Sviatlana, lawyer and human rights defender.

Human rights are foundational principles designed to remind people of the importance of each individual in this vast world and to safeguard the dignity of every human being.

I see consistent promotion of values as the most effective approach. Not everyone may be interested even in basic education in the sphere of human rights, but it is crucial to instill fundamental principles of respect and acceptance for each individual. The principles of human rights are simple, yet adhering to them may necessitate challenging decisions at times. Hence, for human rights to function effectively, difficult decisions must be made by the state, civil society organizations, and the international community. We need to be involved in this decision-making process to ensure that the needs of vulnerable social groups or ourselves are not forgotten. I believe that while legal processes may not necessarily bring about direct outcomes, they still have a cumulative effect over time.
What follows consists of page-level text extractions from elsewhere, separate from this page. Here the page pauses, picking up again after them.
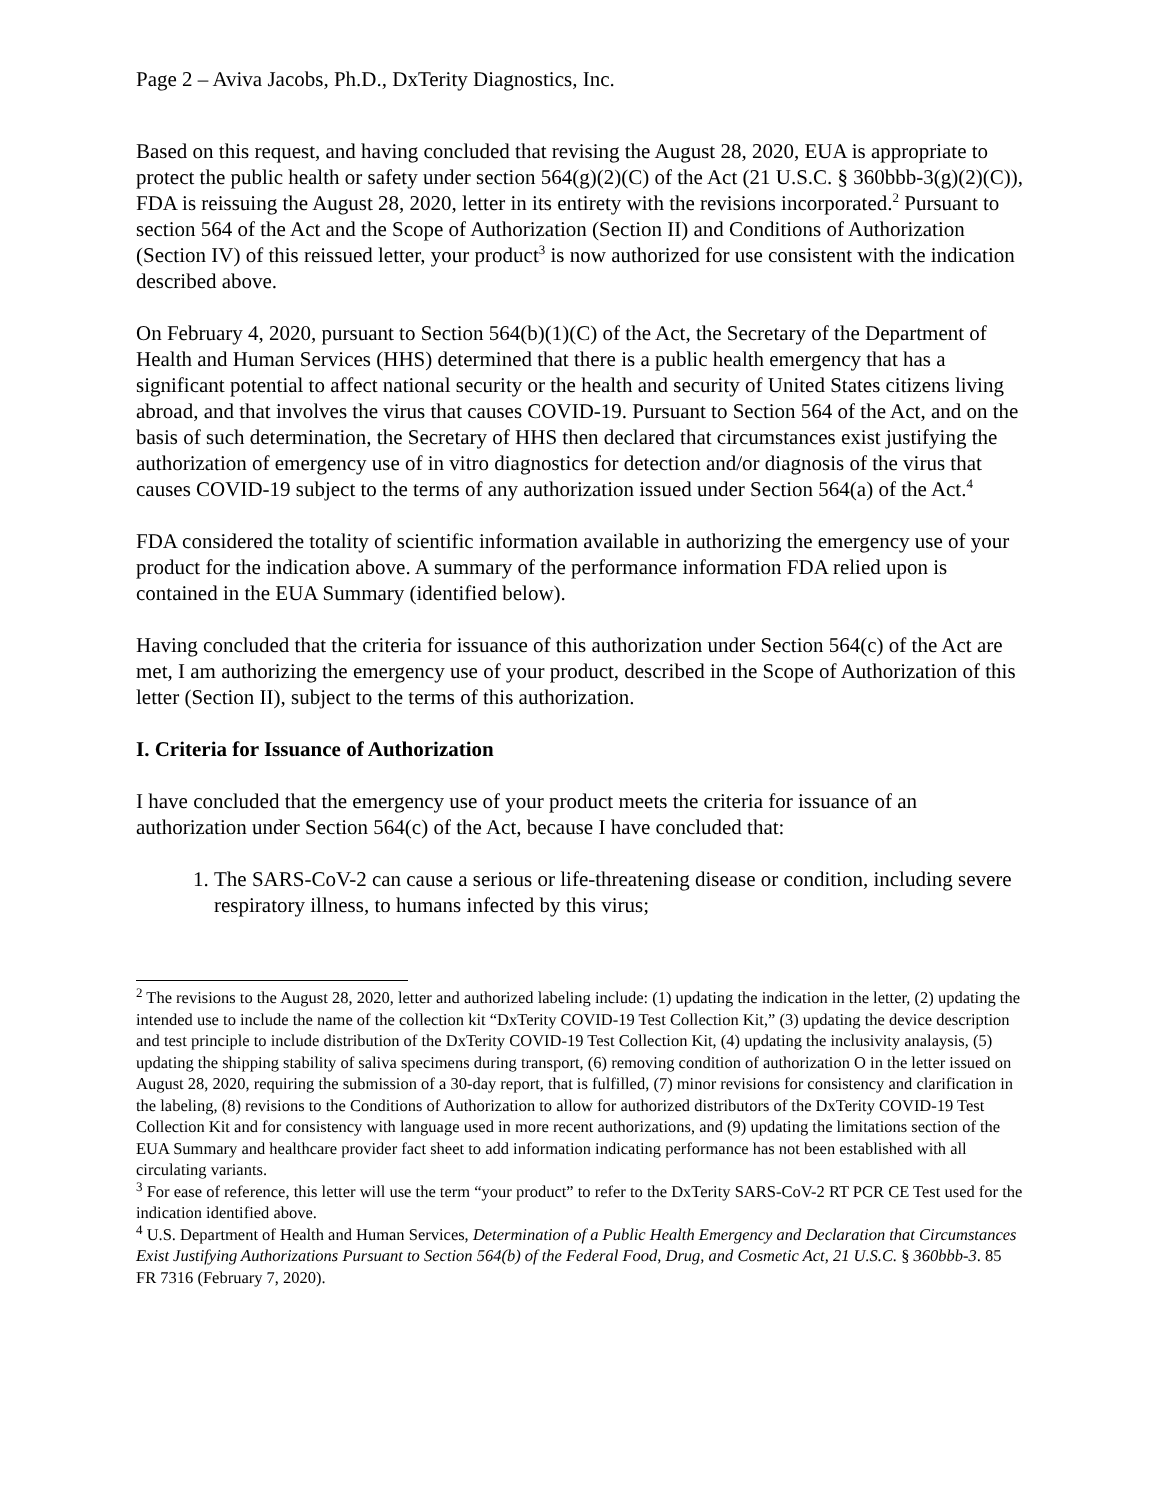Page 2 – Aviva Jacobs, Ph.D., DxTerity Diagnostics, Inc.
Based on this request, and having concluded that revising the August 28, 2020, EUA is appropriate to protect the public health or safety under section 564(g)(2)(C) of the Act (21 U.S.C. § 360bbb-3(g)(2)(C)), FDA is reissuing the August 28, 2020, letter in its entirety with the revisions incorporated.<sup>2</sup> Pursuant to section 564 of the Act and the Scope of Authorization (Section II) and Conditions of Authorization (Section IV) of this reissued letter, your product<sup>3</sup> is now authorized for use consistent with the indication described above.
On February 4, 2020, pursuant to Section 564(b)(1)(C) of the Act, the Secretary of the Department of Health and Human Services (HHS) determined that there is a public health emergency that has a significant potential to affect national security or the health and security of United States citizens living abroad, and that involves the virus that causes COVID-19. Pursuant to Section 564 of the Act, and on the basis of such determination, the Secretary of HHS then declared that circumstances exist justifying the authorization of emergency use of in vitro diagnostics for detection and/or diagnosis of the virus that causes COVID-19 subject to the terms of any authorization issued under Section 564(a) of the Act.<sup>4</sup>
FDA considered the totality of scientific information available in authorizing the emergency use of your product for the indication above. A summary of the performance information FDA relied upon is contained in the EUA Summary (identified below).
Having concluded that the criteria for issuance of this authorization under Section 564(c) of the Act are met, I am authorizing the emergency use of your product, described in the Scope of Authorization of this letter (Section II), subject to the terms of this authorization.
I. Criteria for Issuance of Authorization
I have concluded that the emergency use of your product meets the criteria for issuance of an authorization under Section 564(c) of the Act, because I have concluded that:
1. The SARS-CoV-2 can cause a serious or life-threatening disease or condition, including severe respiratory illness, to humans infected by this virus;
<sup>2</sup> The revisions to the August 28, 2020, letter and authorized labeling include: (1) updating the indication in the letter, (2) updating the intended use to include the name of the collection kit “DxTerity COVID-19 Test Collection Kit,” (3) updating the device description and test principle to include distribution of the DxTerity COVID-19 Test Collection Kit, (4) updating the inclusivity analaysis, (5) updating the shipping stability of saliva specimens during transport, (6) removing condition of authorization O in the letter issued on August 28, 2020, requiring the submission of a 30-day report, that is fulfilled, (7) minor revisions for consistency and clarification in the labeling, (8) revisions to the Conditions of Authorization to allow for authorized distributors of the DxTerity COVID-19 Test Collection Kit and for consistency with language used in more recent authorizations, and (9) updating the limitations section of the EUA Summary and healthcare provider fact sheet to add information indicating performance has not been established with all circulating variants.
<sup>3</sup> For ease of reference, this letter will use the term “your product” to refer to the DxTerity SARS-CoV-2 RT PCR CE Test used for the indication identified above.
<sup>4</sup> U.S. Department of Health and Human Services, Determination of a Public Health Emergency and Declaration that Circumstances Exist Justifying Authorizations Pursuant to Section 564(b) of the Federal Food, Drug, and Cosmetic Act, 21 U.S.C. § 360bbb-3. 85 FR 7316 (February 7, 2020).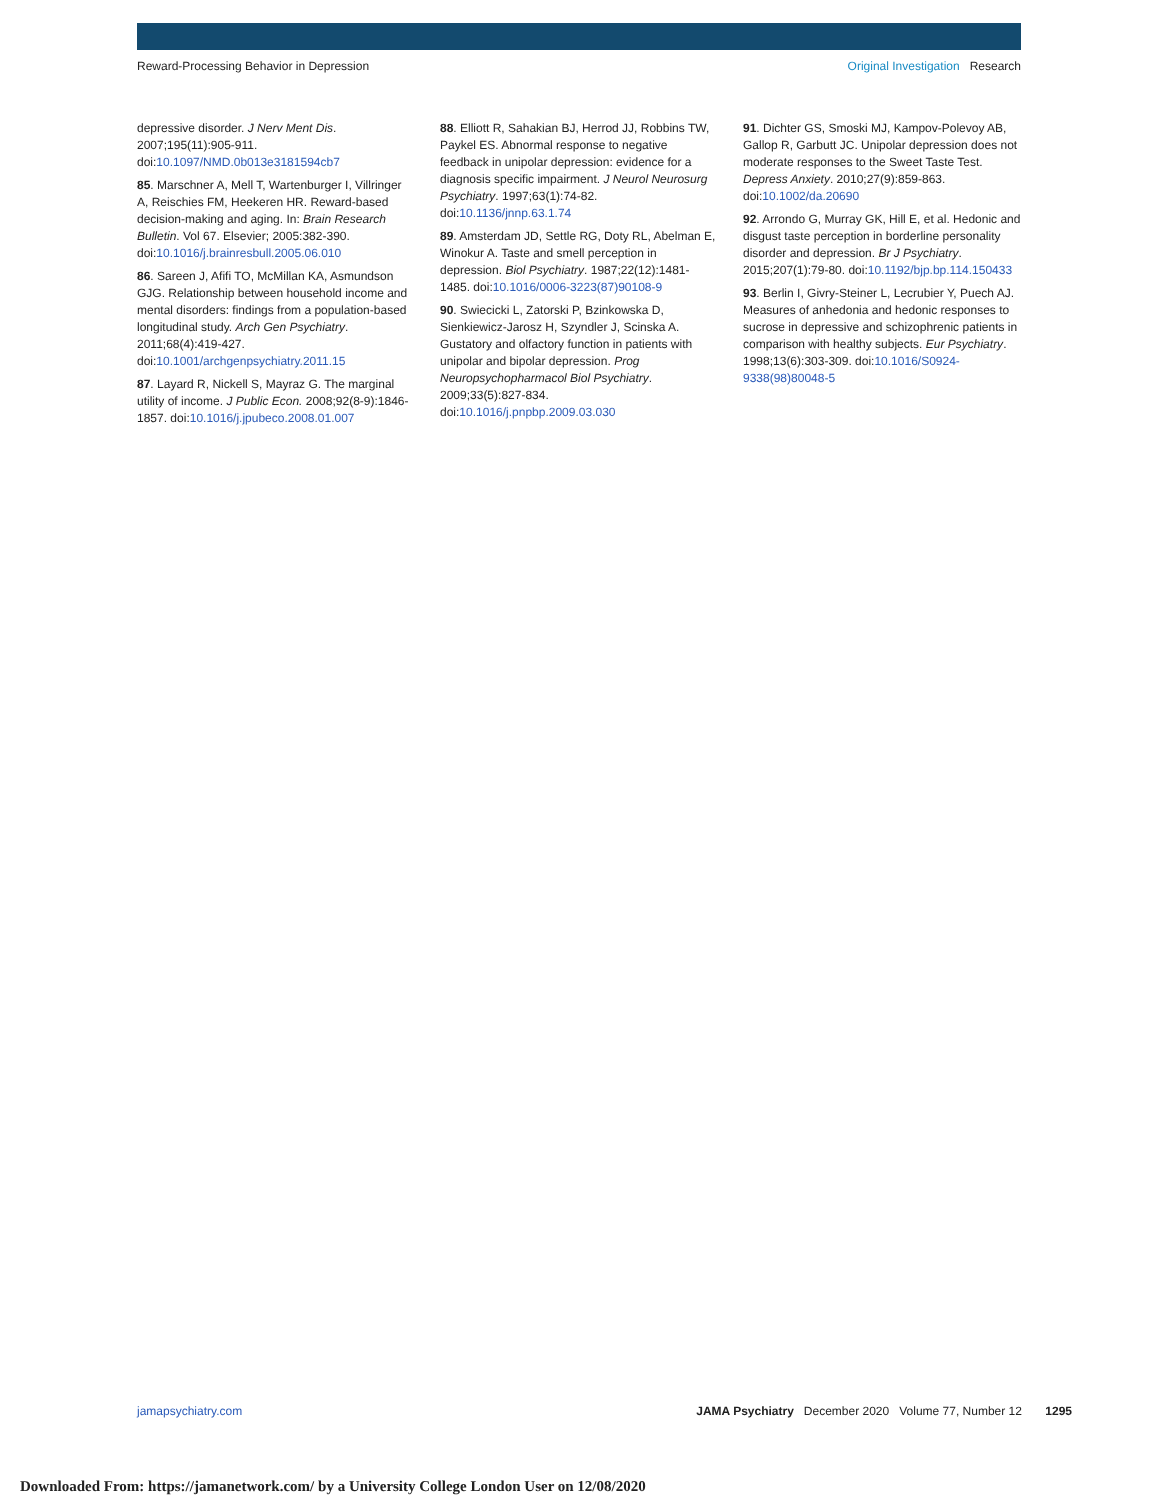Reward-Processing Behavior in Depression Original Investigation Research
depressive disorder. J Nerv Ment Dis. 2007;195(11):905-911. doi:10.1097/NMD.0b013e3181594cb7
85. Marschner A, Mell T, Wartenburger I, Villringer A, Reischies FM, Heekeren HR. Reward-based decision-making and aging. In: Brain Research Bulletin. Vol 67. Elsevier; 2005:382-390. doi:10.1016/j.brainresbull.2005.06.010
86. Sareen J, Afifi TO, McMillan KA, Asmundson GJG. Relationship between household income and mental disorders: findings from a population-based longitudinal study. Arch Gen Psychiatry. 2011;68(4):419-427. doi:10.1001/archgenpsychiatry.2011.15
87. Layard R, Nickell S, Mayraz G. The marginal utility of income. J Public Econ. 2008;92(8-9):1846-1857. doi:10.1016/j.jpubeco.2008.01.007
88. Elliott R, Sahakian BJ, Herrod JJ, Robbins TW, Paykel ES. Abnormal response to negative feedback in unipolar depression: evidence for a diagnosis specific impairment. J Neurol Neurosurg Psychiatry. 1997;63(1):74-82. doi:10.1136/jnnp.63.1.74
89. Amsterdam JD, Settle RG, Doty RL, Abelman E, Winokur A. Taste and smell perception in depression. Biol Psychiatry. 1987;22(12):1481-1485. doi:10.1016/0006-3223(87)90108-9
90. Swiecicki L, Zatorski P, Bzinkowska D, Sienkiewicz-Jarosz H, Szyndler J, Scinska A. Gustatory and olfactory function in patients with unipolar and bipolar depression. Prog Neuropsychopharmacol Biol Psychiatry. 2009;33(5):827-834. doi:10.1016/j.pnpbp.2009.03.030
91. Dichter GS, Smoski MJ, Kampov-Polevoy AB, Gallop R, Garbutt JC. Unipolar depression does not moderate responses to the Sweet Taste Test. Depress Anxiety. 2010;27(9):859-863. doi:10.1002/da.20690
92. Arrondo G, Murray GK, Hill E, et al. Hedonic and disgust taste perception in borderline personality disorder and depression. Br J Psychiatry. 2015;207(1):79-80. doi:10.1192/bjp.bp.114.150433
93. Berlin I, Givry-Steiner L, Lecrubier Y, Puech AJ. Measures of anhedonia and hedonic responses to sucrose in depressive and schizophrenic patients in comparison with healthy subjects. Eur Psychiatry. 1998;13(6):303-309. doi:10.1016/S0924-9338(98)80048-5
jamapsychiatry.com JAMA Psychiatry December 2020 Volume 77, Number 12 1295
Downloaded From: https://jamanetwork.com/ by a University College London User on 12/08/2020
5. Holding perpetrators accountable

Why do we need to document numerous human rights violations? This is because, unlike the Belarusian legal system, international laws operate under the presumption of innocence. Therefore, evidence of guilt must be provided to hold all perpetrators accountable for their crimes in line with international law norms. Thus, human rights defenders worldwide are now making a significant contribution to future Nuremberg trials so that no criminal can escape responsibility.

“Perhaps, it was the world wars wherein humanity and goodness triumphed over the forces of darkness.”

Siarzhuk Sys, human rights defender and journalist.

For instance, the League of Nations was established in 1919, following the conclusion of World War I. After the end of World War II, the world was ready for the adoption of the Universal Declaration of Human Rights, which took place in 1948. And this is understandable: the global community that had endured the violence and dire years of wars became significantly more prudent and humane. Unfortunately, historical lessons are sometimes forgotten. We face new wars and endure tyrannies… including the one in Belarus. I believe that all of this is temporary: there is only one pathway to being a “homo sapiens”. And this path lies in the regular, routine defence of the rights dictated by life and civilization itself.

It’s essential to remember that the last human rights crisis after World War II led to some measures that prompted temporary stabilization of the situation in the world. The nations committed to following rules that ensured relative peace for nearly a century. Maybe the ongoing crisis has highlighted the problematic aspects of the human rights concept, paving the way for future improvements to the system and averting new conflicts. Such improvements can also help each individual, ensuring that they are not left to face their troubles alone.